Oleh: Bambang Soesatyo (Ketua MPR RI/Ketua Dewan Pembina Alumni Doktor Ilmu Hukum UNPAD/Dosen Tetap Pascasarjana Fakultas Hukum Universitas Borobudur dan Universitas Perwira Purbalingga (UNPERBA)

Sumber daya alam (SDA) yang dikuasai negara menjadi begitu berharga karena dibutuhkan pasar dan komunitas internasional, kini dan di masa depan. Mengacu pada potensi kebutuhan dan permintaan itu, hilirisasi potensi SDA harus dilaksanakan dengan konsisten, karena konsistensi hilirisasi menjadi momentum bagi percepatan transformasi ekonomi nasional, dengan menjadikan  investasi dan industri serta  produktivitas sebagai basis kekuatan.
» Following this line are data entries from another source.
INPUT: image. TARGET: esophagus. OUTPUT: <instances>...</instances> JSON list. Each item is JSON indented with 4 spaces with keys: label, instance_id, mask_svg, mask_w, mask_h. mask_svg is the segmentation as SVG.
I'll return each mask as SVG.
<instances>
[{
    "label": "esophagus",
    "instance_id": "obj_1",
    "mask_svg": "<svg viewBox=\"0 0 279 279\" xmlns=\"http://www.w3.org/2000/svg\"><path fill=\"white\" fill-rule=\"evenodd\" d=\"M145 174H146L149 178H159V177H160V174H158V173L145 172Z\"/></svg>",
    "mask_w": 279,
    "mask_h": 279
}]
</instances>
Dengan bertekad mewujudkan hilirisasi potensi SDA, konsekuensi logisnya adalah berhenti menjual komoditas atau SDA mentah. Hilirisasi harus dilaksanakan dengan konsisten agar sektor industri Indonesia didorong terus melakukan pendalaman agar mampu mengolah ragam SDA itu menjadi produk akhir bernilai tambah tinggi dan kompetitif di pasar global. Hilirisasi, at all cost, harus segera dimulai karena hilirisasi SDA akan menumbuhkembangkan ragam sub-sektor industri di dalam negeri.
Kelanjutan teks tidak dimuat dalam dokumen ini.